Grüne: 22 Jahre nach Tschernobyl - Anti-Atom-Politik der Bundesregierung ist zu lahm

Lichtenecker: WHO-Maulkorb in Atomfragen gehört abgeschafft

Wien (OTS) - "Wenn sich die österreichische Bundesregierung nicht aktiver in der EU und den internationalen Gremien gegen die dortige Atom-Politik zu Wehr setzt, macht sie sich zum Handlanger der internationalen Atom-Lobby", erklärt Ruperta Lichtenecker, Umwelt-und Energiesprecherin der Grünen anlässlich des 22. Jahrestages des Atomreaktorunglücks in Tschernobyl am 26. April.

Ministerin Kdolsky hat anlässlich der Weltgesundheitsversammlung im Mai dieses Jahres die Gelegenheit auf internationaler Ebene Einfluss zu nehmen. Nach einem Abkommen der WHO mit der Internationalen Atomenergiebehörte (IAEO) darf die WHO im Nuklearbereich nur im Einvernehmen mit der IAEO forschen. "Diese Maulkorb-Vereinbarung gehört sofort abgeschafft", fordert Lichtenecker.

☆ ☆ ☆ ☆ ☆ ☆ ☆

*Arbeitsauftrag 1*.
Fasse den Absatz im Text zum Tschernobyl-Jahrestag, der mit „Ministerin Kdolsky hat“ beginnt, kürzer oder als Liste zusammen und behalte dabei seine wichtigsten Fakten.
*Arbeitsauftrag 2*.
Bitte gib aus dem Text zum Tschernobyl-Jahrestag die Passage wörtlich wieder: Beginne bei den Worten „Grüne: 22 Jahre“ und höre nach „am 26. April.“ auf.
Das Material steht für sich und gehört nicht zum Text zum Tschernobyl-Jahrestag.

*Daten*.

☆ ☆ ☆ ☆ ☆ ☆ ☆

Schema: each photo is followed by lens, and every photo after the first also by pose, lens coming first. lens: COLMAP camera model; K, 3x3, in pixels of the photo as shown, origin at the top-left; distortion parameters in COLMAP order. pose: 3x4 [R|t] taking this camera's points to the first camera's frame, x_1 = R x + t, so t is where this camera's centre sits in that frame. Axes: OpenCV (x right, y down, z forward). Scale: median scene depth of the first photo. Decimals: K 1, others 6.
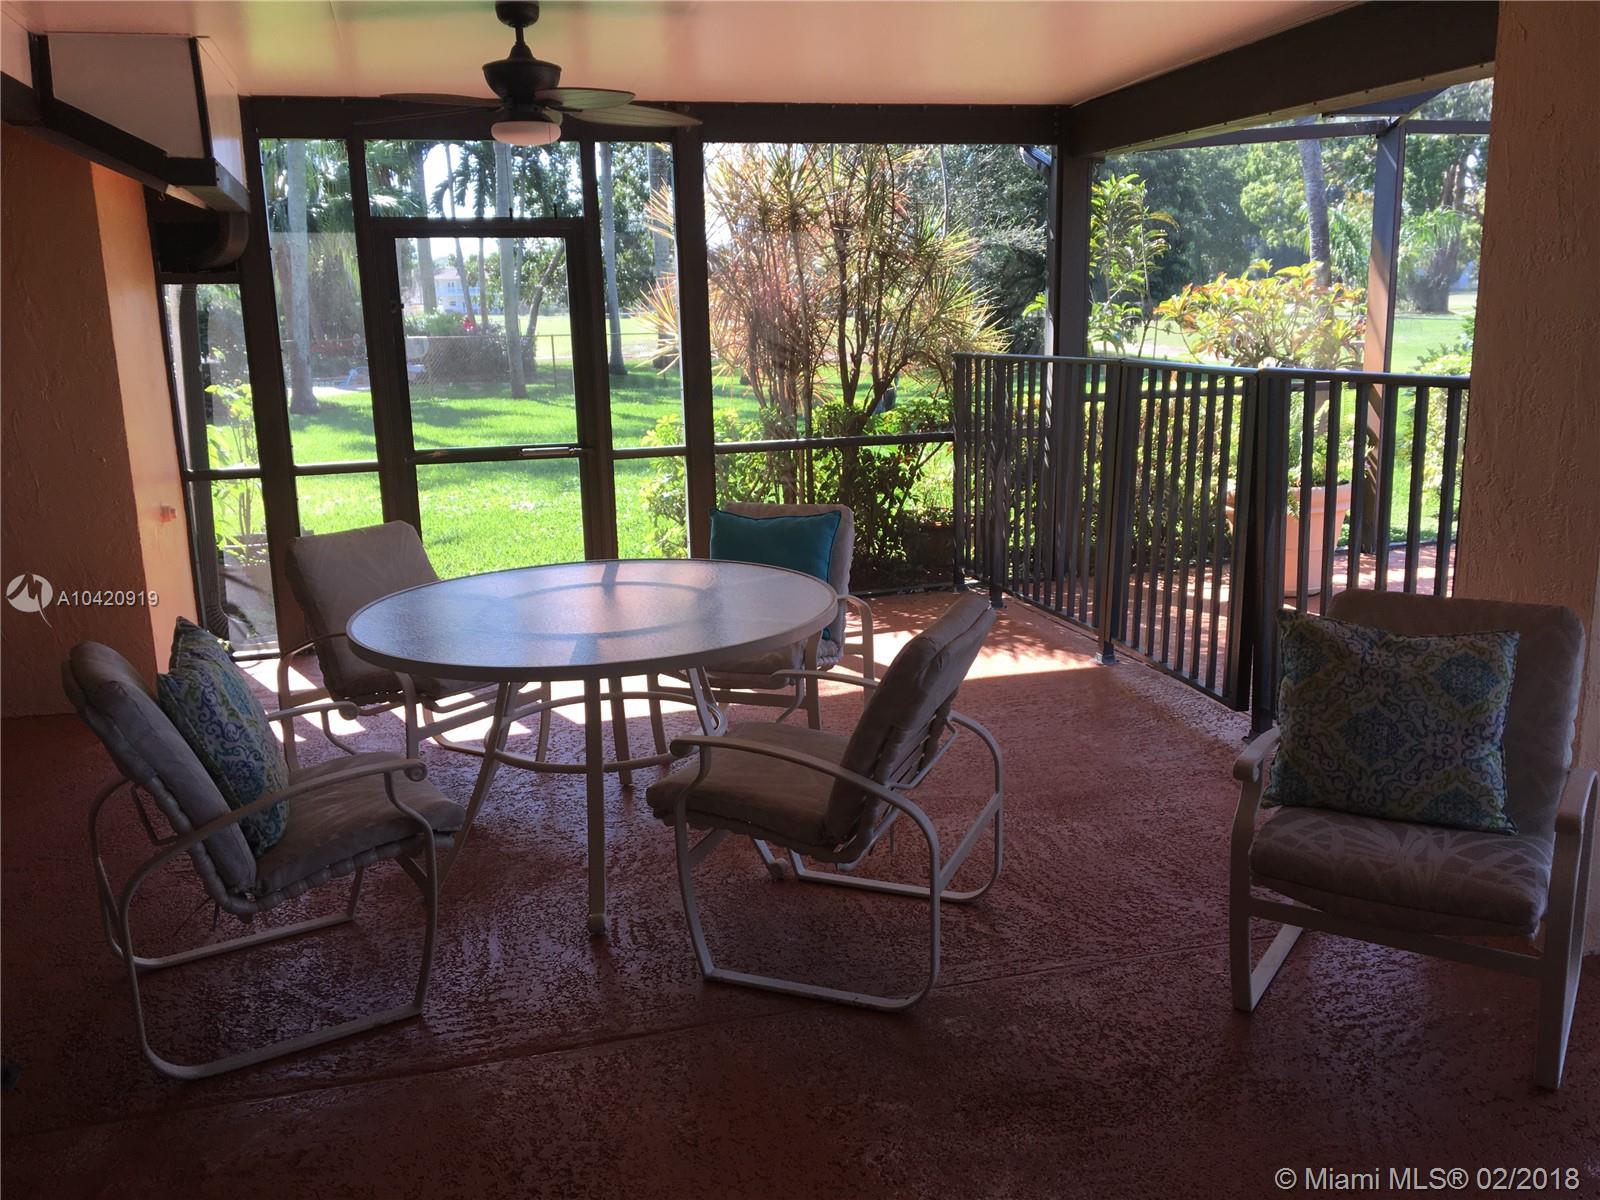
lens RADIAL K [[1339.4, 0, 800.0], [0, 1339.4, 600.0], [0, 0, 1]] dist [0.102783, -0.168302]
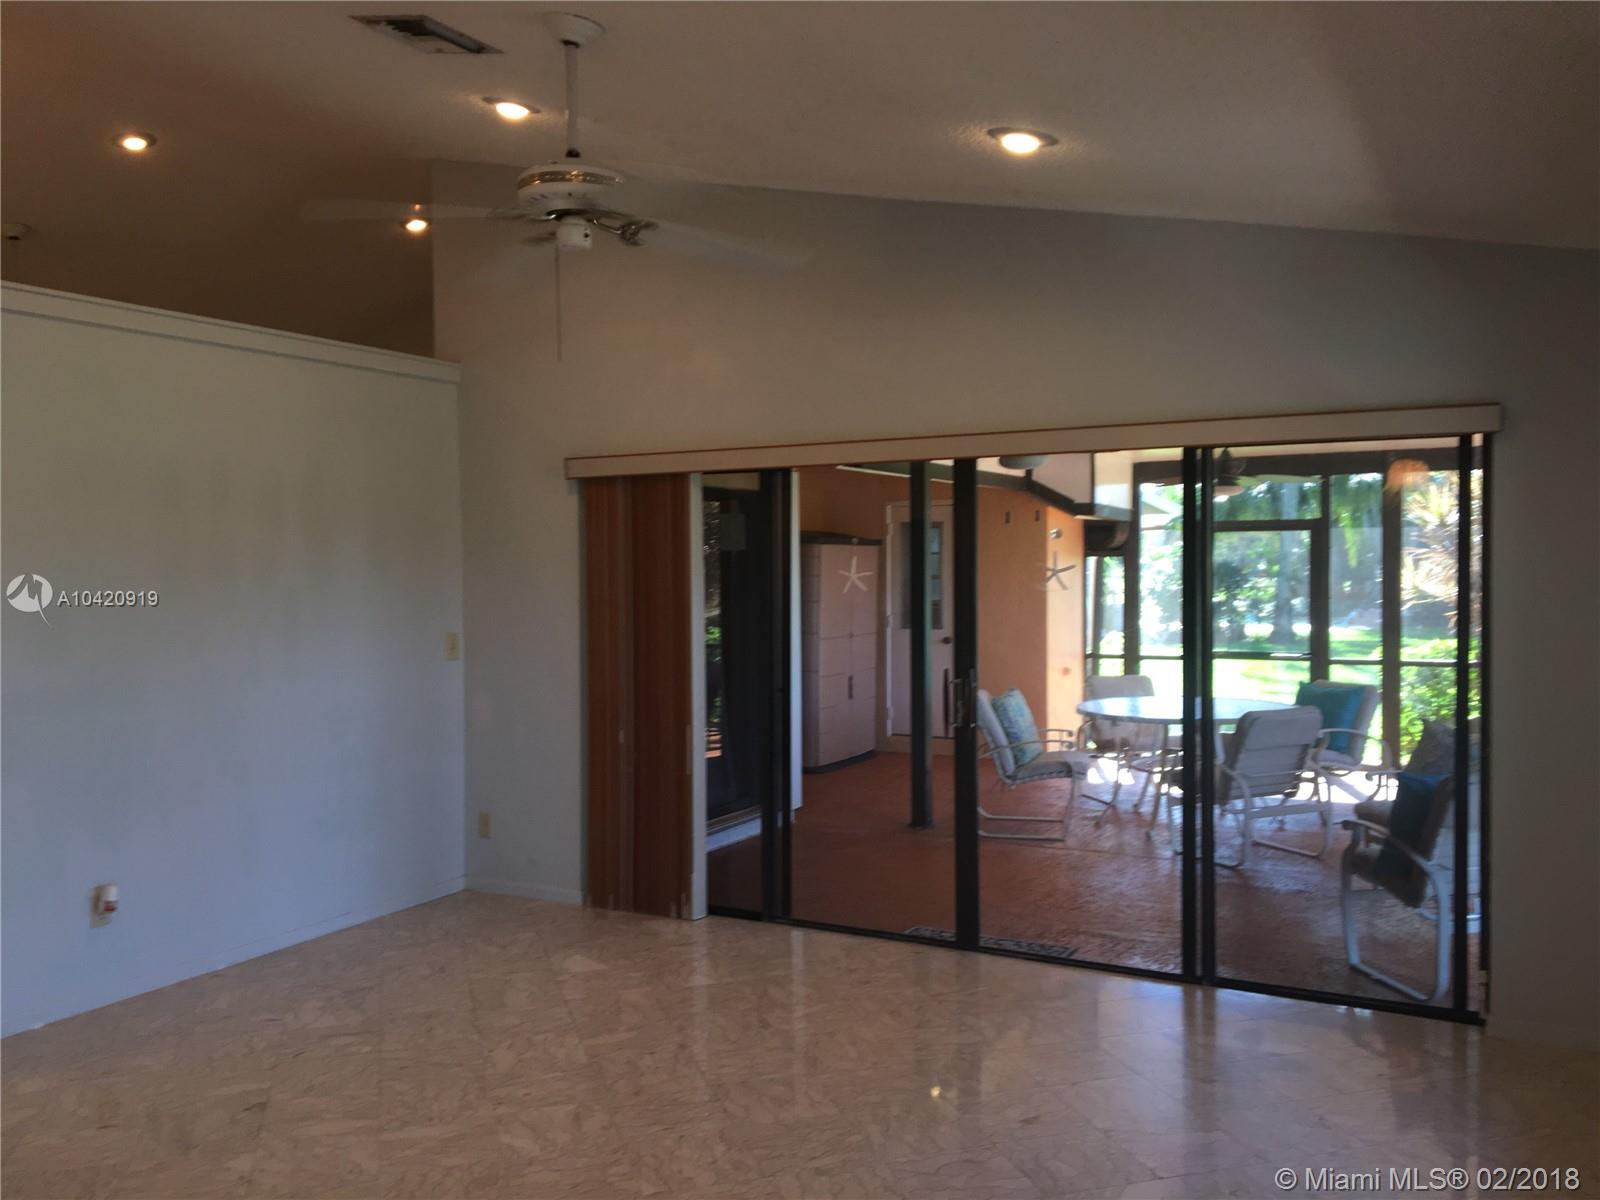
lens RADIAL K [[1339.4, 0, 800.0], [0, 1339.4, 600.0], [0, 0, 1]] dist [0.102783, -0.168302]
pose [[0.735642, -0.018408, -0.677121, 0.584098], [-0.077204, 0.990838, -0.110813, 0.077635], [0.672957, 0.133796, 0.727481, -0.732216]]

☆ ☆ ☆ ☆ ☆ ☆ ☆

*Lösung 1*.
- Ministerin Kdolsky kann bei der Weltgesundheitsversammlung im Mai auf internationaler Ebene Einfluss nehmen.
- Ein Abkommen mit der IAEO erlaubt der WHO Forschung im Nuklearbereich nur im Einvernehmen mit der IAEO.
- Lichtenecker fordert, diese „Maulkorb-Vereinbarung“ sofort abzuschaffen.

*Lösung 2*.
Grüne: 22 Jahre nach Tschernobyl - Anti-Atom-Politik der Bundesregierung ist zu lahm

Lichtenecker: WHO-Maulkorb in Atomfragen gehört abgeschafft

Wien (OTS) - "Wenn sich die österreichische Bundesregierung nicht aktiver in der EU und den internationalen Gremien gegen die dortige Atom-Politik zu Wehr setzt, macht sie sich zum Handlanger der internationalen Atom-Lobby", erklärt Ruperta Lichtenecker, Umwelt-und Energiesprecherin der Grünen anlässlich des 22. Jahrestages des Atomreaktorunglücks in Tschernobyl am 26. April.